South African food producers are under pressure from the country’s high interest rates, high inflation and the electricity crisis.

This is according to Rand Swiss’ Gary Booysen, who told Moneyweb Now that South Africa’s food producers are “sandwiched” between everything in the sector’s supply chain.

This means the producers are under a lot of pressure from increased input costs. 

“When you have load-shedding and diesel costs and your soft commodity prices, which have come back a little bit, are elevated, your inputs are expensive,” he said.

This comes after a trading update last week from Libstar, which informed shareholders that it expects its half-year headline earnings per share to be between 54.9% to 59.8% lower than in H1 2022. 

The producer cited persistently high inflation levels, interest rate hikes and ongoing load-shedding as constraining consumer demand. 

In its most recent results, Tiger Brands also noted the increased costs associated with load-shedding, with the producer’s costs having grown by more than 500% in the six months ended 31 March 2023 compared to the previous period.

Booysen explained that – in a high interest rate, high inflation environment – food producers cannot pass the associated costs onto consumers, “so your margin just gets obliterated”.

However, he said these companies hold intrinsic value because “people have to eat”.

Investment case

When asked about the investment case for these companies, Booysen said it comes down to valuation.

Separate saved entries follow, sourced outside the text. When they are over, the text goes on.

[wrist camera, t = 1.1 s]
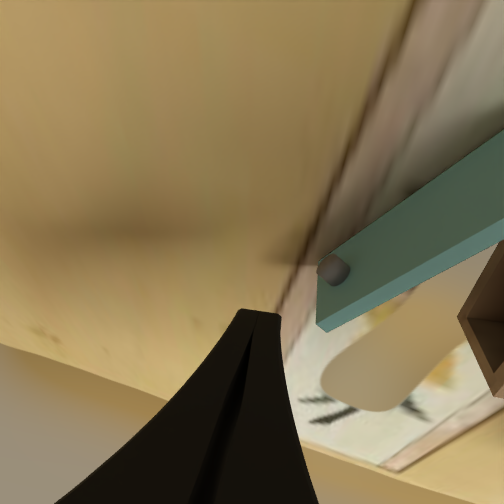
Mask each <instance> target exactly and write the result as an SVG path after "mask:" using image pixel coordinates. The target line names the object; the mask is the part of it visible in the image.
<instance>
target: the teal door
mask: <svg viewBox="0 0 504 504" xmlns="http://www.w3.org/2000/svg"><path fill="white" fill-rule="evenodd" d="M502 240H504V130H502V131H501V132H500V133H498V134H497V135H495V136H494V137H492V138H491V139H490V140H488V141H487V142H485V143H484V144H483V145H481V146H480V147H478V148H477V149H476V150H474V151H473V152H471V153H470V154H469V155H467V156H466V157H464V158H463V159H462V160H460V161H459V162H457V163H456V164H455V165H453V166H452V167H450V168H449V169H447V170H446V171H445V172H443V173H442V174H440V175H439V176H438V177H436V178H435V179H433V180H432V181H431V182H429V183H428V184H426V185H425V186H424V187H422V188H421V189H419V190H418V191H417V192H415V193H414V194H412V195H411V196H410V197H408V198H407V199H405V200H404V201H402V202H401V203H400V204H398V205H397V206H395V207H394V208H393V209H391V210H390V211H388V212H387V213H386V214H384V215H383V216H381V217H380V218H379V219H377V220H376V221H374V222H373V223H372V224H370V225H369V226H367V227H366V228H365V229H363V230H362V231H360V232H359V233H357V234H356V235H355V236H353V237H352V238H350V239H349V240H348V241H346V242H345V243H343V244H342V245H341V246H339V247H338V248H336V249H335V250H334V251H332V252H331V253H329V254H328V255H327V256H325V257H324V258H322V259H321V260H319V261H318V268H317V274H318V280H317V304H316V325H318V326H319V327H320V328H321V329H323V330H324V331H325V332H326V333H327V332H329V331H331V330H333V329H335V328H337V327H339V326H341V325H343V324H345V323H346V322H348V321H350V320H352V319H354V318H356V317H358V316H360V315H362V314H363V313H365V312H367V311H369V310H371V309H373V308H375V307H377V306H379V305H381V304H382V303H384V302H386V301H388V300H390V299H392V298H394V297H396V296H398V295H399V294H401V293H403V292H405V291H407V290H409V289H411V288H413V287H415V286H417V285H418V284H420V283H422V282H424V281H426V280H428V279H430V278H432V277H434V276H436V275H437V274H439V273H441V272H443V271H445V270H447V269H449V268H451V267H453V266H454V265H456V264H458V263H460V262H462V261H464V260H466V259H468V258H470V257H471V256H473V255H475V254H477V253H479V252H481V251H483V250H485V249H487V248H489V247H490V246H492V245H494V244H496V243H498V242H500V241H502Z"/></svg>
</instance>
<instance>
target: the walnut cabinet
mask: <svg viewBox="0 0 504 504" xmlns="http://www.w3.org/2000/svg"><path fill="white" fill-rule="evenodd" d="M457 318H458V320H459V322H460V324H461V327H462V329H463V331H464V333H465V335H466V338H467V340H468V342H469V344H470V346H471V349H472V351H473V353H474V355H475V357H476V360H477V362H478V364H479V366H480V368H481V371H482V373H483V375H484V377H485V379H486V381H487V384H488V386H489V388H490V390H491V392H492V395H493V397H498V398H504V240H502V241H500V242H499V243H498V245H497V247H496V249H495V251H494V252H493V254H492V256H491V258H490V259H489V261H488V263H487V265H486V266H485V268H484V270H483V272H482V273H481V275H480V277H479V279H478V280H477V282H476V284H475V286H474V288H473V290H472V291H471V293H470V295H469V296H468V298H467V300H466V302H465V303H464V305H463V307H462V309H461V310H460V312H459V314H458V316H457Z"/></svg>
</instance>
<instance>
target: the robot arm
mask: <svg viewBox="0 0 504 504" xmlns="http://www.w3.org/2000/svg"><path fill="white" fill-rule="evenodd" d="M281 318H282V317H281V316H280V315H279V314H276V313H269V312H262V311H260V312H259V311H256V310H249V309H242V308H241V309H240V310H238V311H237V313H236V315H235V317H234V318H233V320H232V322H231V323H230V325H229V326H228V328H227V329H226V331H225V332H224V334H223V335H222V337H221V338H220V340H219V341H218V342H217V344H216V345H215V346H214V348H213V349H212V350H211V352H210V353H209V354H208V356H207V357H206V358H205V360H204V361H203V362H202V364H201V365H200V366H199V367H198V368H197V370H196V371H195V372H194V373H193V374H192V376H191V377H190V378H189V379H188V380H187V381H186V383H185V384H184V385H183V386H182V387H181V388H180V390H179V391H178V392H177V393H176V394H175V395H174V396H173V397H172V398H171V399H170V401H169V402H168V403H167V404H166V405H165V406H164V407H163V408H162V409H161V410H160V411H159V412H158V413H157V414H156V415H155V416H154V417H153V418H152V419H151V420H150V421H149V422H148V423H147V424H146V425H145V426H144V427H143V428H142V429H141V430H140V431H139V432H138V433H137V434H136V435H135V436H134V437H132V438H131V439H130V440H129V441H128V442H127V443H126V444H125V445H124V446H123V447H122V448H120V449H119V450H118V451H117V452H116V453H115V454H114V455H112V456H111V457H110V458H109V459H108V460H107V461H105V462H104V463H103V464H102V465H101V466H100V467H98V468H97V469H96V470H95V471H94V472H93V473H91V474H90V475H89V476H88V477H87V478H86V479H84V480H83V481H82V482H81V483H80V484H79V485H77V486H76V487H75V488H74V489H72V490H71V491H70V492H68V493H67V494H66V495H65V496H63V497H62V498H61V499H59V500H58V501H57V502H56V503H54V504H319V503H318V500H317V497H316V494H315V491H314V488H313V485H312V482H311V479H310V476H309V472H308V469H307V466H306V462H305V459H304V456H303V452H302V448H301V445H300V441H299V437H298V434H297V430H296V426H295V422H294V418H293V414H292V409H291V405H290V400H289V396H288V391H287V385H286V380H285V373H284V367H283V360H282V352H281V337H280V330H281Z"/></svg>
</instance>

However, this becomes more complicated in the case of Libstar, a company that has been struggling for a while.

“It listed in 2018, and it’s been a horrible ride for shareholders,” Booysen said.

“It’s difficult to see what the catalyst is going to be for a rerating. There are a lot of rumours going around that this could be a potential takeover target.”

While Libstar’s management committed to a value unlock in the company’s most recent trading update, it is still unclear what this could be.

“If you’re going to invest in this, you’ve got to be optimistic about South Africa, and you’ve got to be a deep value investor because I think there is value here,” Booysen said.

However, unless there is a buyout, Booysen said he struggles to identify what the catalyst for Libstar could be.